Biografie

Over Paul Joseph Drilsma

Paul Joseph Drilsma was, behalve textielhandelaar, reservekapitein van het toenmalige Korps Motordienst. Hij was tevens voorzitter van de voetbalclub Rijswijk.
Tijdens de Eerste Wereldoorlog had Paul Drilsma als reserve-officier bij de infanterie gediend. Tijdens het interbellum is hij overgestapt naar het Korps Motordienst om bij herhalingsoefeningen dicht bij zijn ouders te zijn. Het Korps Motordienst was immers gelegerd in de Ripperda-kazerne in Haarlem. Daar woonden zijn ouders ook, het laatst op het adres Verspronckweg 72.

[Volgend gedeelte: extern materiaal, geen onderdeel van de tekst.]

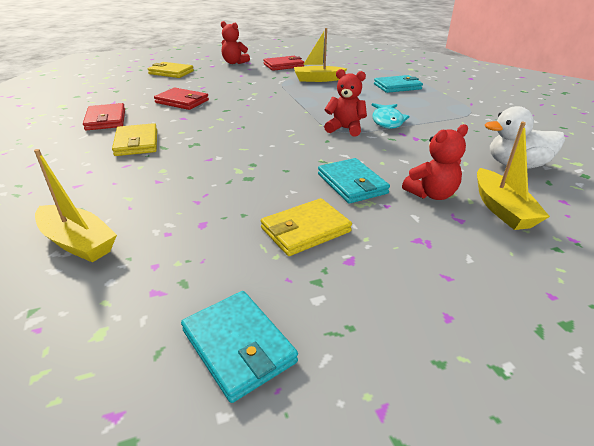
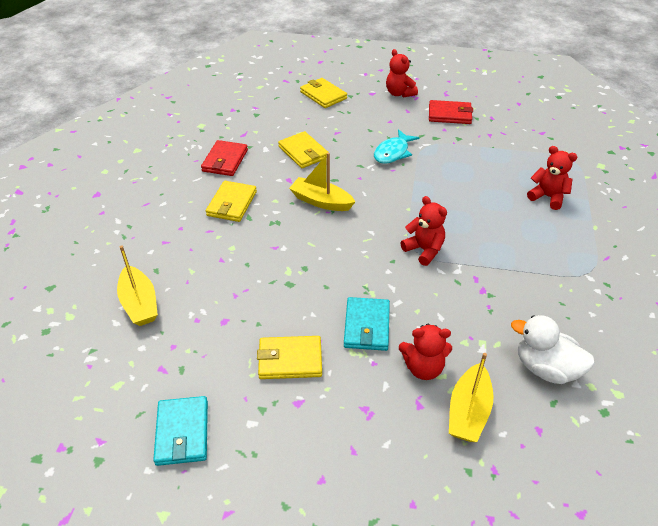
camera: 30 degrees right, 10 degrees up
red wallet [154,87,209,110] -> yellow wallet [278,131,329,168]
yellow boat [294,28,347,82] -> yellow boat moved to [289,153,355,211]
turquoise fish [372,103,410,129] -> turquoise fish moved to [374,129,420,164]
turquoise wallet [374,75,423,93] -> red teddy bear [527,146,577,210]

Paul Drilsma was tijdens de mobilisatie van WO II gelegerd in Hilversum. Hij was daar compagnies-commandant. Zijn hoofdkwartier was in een villa in de Beethovenstraat, het 'Matje' genoemd. Daar is een foto genomen waar hij in uniform achter zijn bureau zit. Hij was ingekwartierd bij de familie Jhr.Quarles van Ufford op de 's Gravenlandseweg.

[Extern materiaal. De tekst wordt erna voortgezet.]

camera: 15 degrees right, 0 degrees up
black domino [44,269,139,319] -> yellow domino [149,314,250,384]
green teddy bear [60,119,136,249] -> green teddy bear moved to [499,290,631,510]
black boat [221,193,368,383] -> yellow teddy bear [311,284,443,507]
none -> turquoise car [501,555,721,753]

De compagnie van Paul Drilsma moest militair materieel vervoeren naar de voorste linies. Na de Duitse invasie moest het bataljon waartoe de compagnie van Drilsma behoorde, van de bezetter materieel vervoeren of ophalen in Duitsland. Drilsma kreeg vrijstelling omdat toen al bekend was dat Duitsland gevaarlijk was voor de joden.

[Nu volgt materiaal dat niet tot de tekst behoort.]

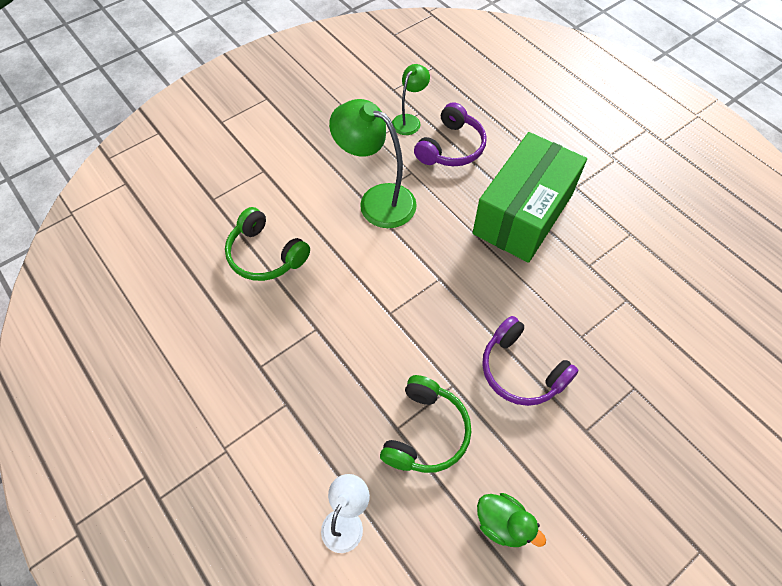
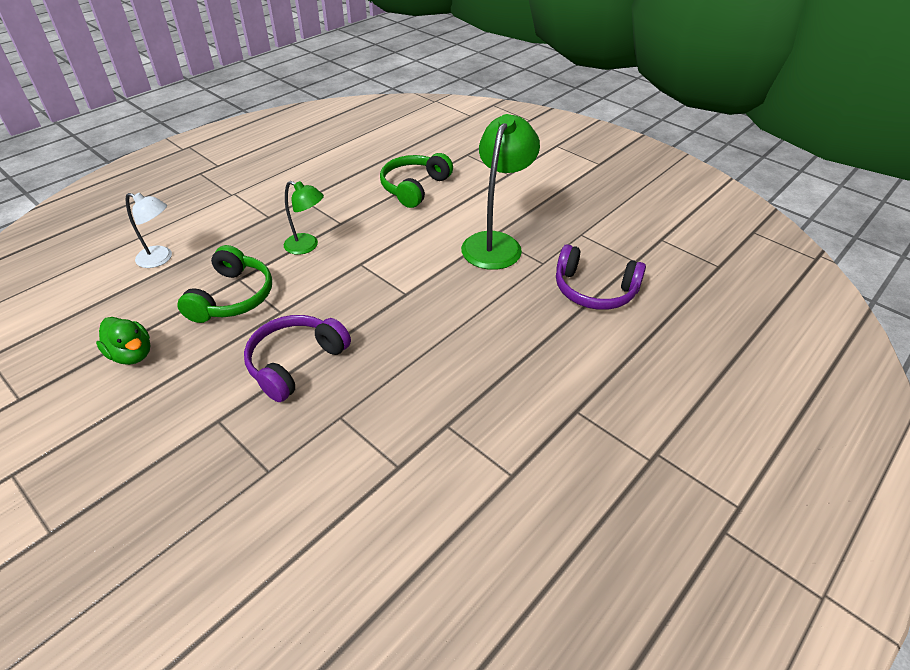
camera: 80 degrees right, 15 degrees down
green headphones [380,375,472,473] -> green headphones turned 90 degrees counterclockwise [177,245,272,323]
green lamp [392,64,430,135] -> green lamp moved to [284,181,324,255]
green box [473,132,587,263] -> none
green duck [477,493,546,547] -> green duck turned 75 degrees counterclockwise [96,317,151,365]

Paul Drilsma heeft nog kunnen werken tot begin 1942. Toen ook reserve-officieren werden opgeroepen voor krijgsgevangenschap is hij ondergedoken. Begin 1944 is hij verraden. Hij werd eerst vervoerd naar de strafgevangenis Scheveningen en later naar Westerbork. Zijn echtgenote heeft nog vergeefs geprobeerd hem op voorspraak van hooggeplaatste militairen vanuit Westerbork naar een krijgsgevangenkamp te laten overbrengen. Vanuit Westerbork is hij richting Auschwitz gedeporteerd. Waarschijnlijk is hij bij de plaats Kosel uit de trein gehaald om dwangarbeid te verrichten. Dat heeft hij niet overleefd.